Variety reduces stagnation in the adaption process, ensures a wider range of muscles, ligaments and tendons are affected, and makes things more interesting.

Some things I don’t recommend…

  • not keeping your feet on the floor and your butt on the bench
  • bench shirts
  • heavy dumbell presses (injury waiting to happen)
  • too many heavy singles

hmm? are you saying such pressing form will lead to elbow problems?

no dumbells bench press? that is my strength i cant progress on the barbell bench for some reason despite westside and all other ways to break the plateau. However bench dumbells keep going up. I can max out at 95lb dumbells however have a 200lb max for bench. Whereas my friends have around 70s and bench 250lbs on average.

The reason to not do dumbell bench presses is injury risk to the shoulder. The main power in the bench is developed in the extended portion of the lift, but pulling the bar back all the way places great strain on the shoulder ligaments. For this reason, many competitive PL types don’t bring the bar (with heavy weights) much past half-way down (because the potential risk of doing such is greater than the potential gain), and I have a general rule of NOT touching my chest with the bar; You can do dumbell bench work if you are similiarly careful.

Progressing in the barbell bench is often easier if you use a range of exercises to strengthen the range of muscles involved, including incline especially. I use barbell bench and dumbell shoulder presses.

I’m inclined to favor the floor press over the bench press for most. Thoughts?

Why not keep the palms facing in when doing dumbbell presses? That is usually what I do and have never had any problems.

I’ve not read the same warnings about shoulder injury concerning dumbells as concerning barbells.

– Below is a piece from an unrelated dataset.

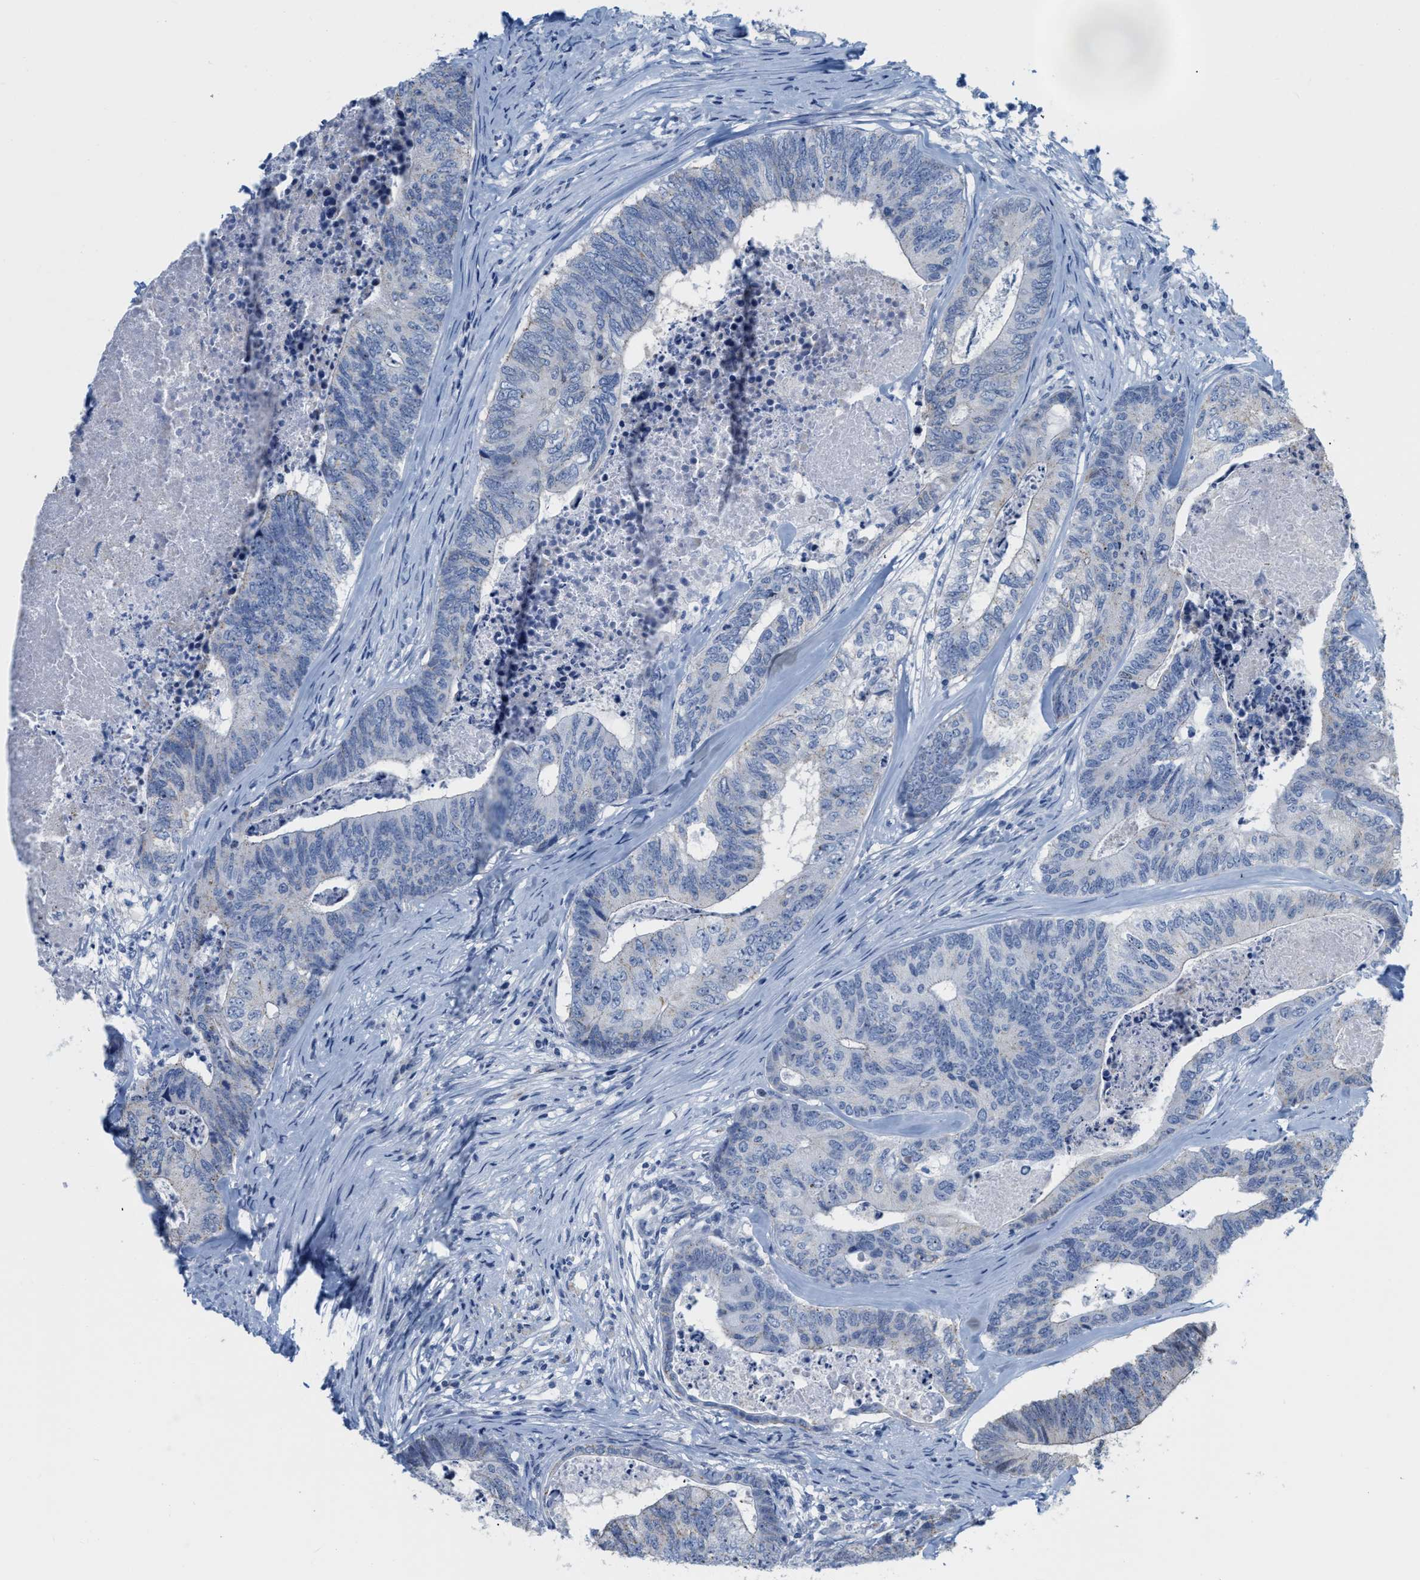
{"staining": {"intensity": "negative", "quantity": "none", "location": "none"}, "tissue": "colorectal cancer", "cell_type": "Tumor cells", "image_type": "cancer", "snomed": [{"axis": "morphology", "description": "Adenocarcinoma, NOS"}, {"axis": "topography", "description": "Colon"}], "caption": "Immunohistochemistry (IHC) histopathology image of neoplastic tissue: human adenocarcinoma (colorectal) stained with DAB (3,3'-diaminobenzidine) displays no significant protein expression in tumor cells.", "gene": "CRYM", "patient": {"sex": "female", "age": 67}}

This could be that the injury risk isn’t there or that the football-oriented S&C coaches just think about barbell bench. Either way, the power is really developed at full extension, so the risk can be avoided. You just have to know that there is a risk first.

They are both good. Each one serves a different purpose. The same with DB’s. One is not BETTER than the other, it is DIFFERENT than the other.

TNT

I’ve never injured myself on barbell bench press in over 30 years of lifting, sometimes over 400lbs. raw and reping 350+ raw, but I’ve hurt my shoulder three times and my elbow once using dumbell press (between 80 and 110lb dumbells). Not doing the lift, but getting them up and down, which is awkward. I prefer using a variety of barbell pressing movements, and if I want to work on mass, I will do flys, both inclined and flat, with more moderate weight dumbells and higher reps.

I think very wide grip is somewhat dangerous for the shoulders i’ll keep my grip inside the rings. And don’t arch my spine. And i’ll do like what you said guys for the other things.